Photoinduced Vibrations Driving Ultrafast structural Distortion in Hybrid Halide Perovskite

Organic-inorganic perovskites have shown great promise towards their application in optoelectronics. The structural dynamics of organic cations and inorganic sublattice after photoexcitation is hypothesized to have direct effect on the material properties, and thereby effecting the overall device performances. Here, we use ultrafast heterodyne-detected two-dimensional (2D) electronic spectroscopy to reveal impulsively excited vibrational modes of methylammonium (MA) lead iodide perovskite, which drives the structural distortion after photoexcitation.
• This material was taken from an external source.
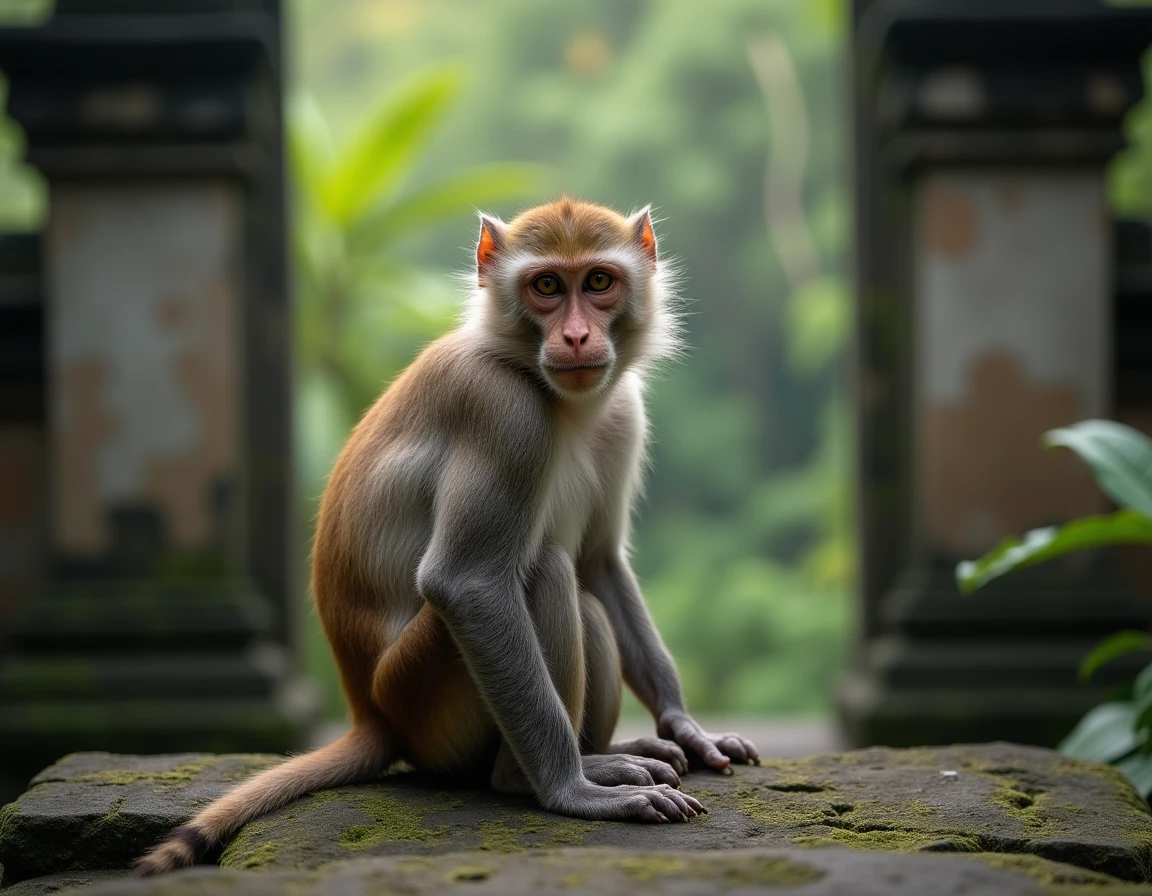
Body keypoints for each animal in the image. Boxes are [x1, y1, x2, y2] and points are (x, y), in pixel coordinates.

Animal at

The wavelet analysis has been performed and the results show the generation of coherent vibrations of MA cation within 400 fs, which agrees to the time scale of coherence in inorganic sublattice. To rationalize our observations, we have employed density functional theory (DFT) to study the vibrational motions between MA cation and inorganic sublattice during the process of photoexcitation. The DFT calculations perfectly support our experimental observations and highlight the importance of the interaction between MA cation and inorganic sublattice. This study decodes an invaluable insight of the photoinduced vibrational coherence and its transferring leads to the low recombination of electron and hole, which helps to understand the origin of long carrier lifetime in perovskites.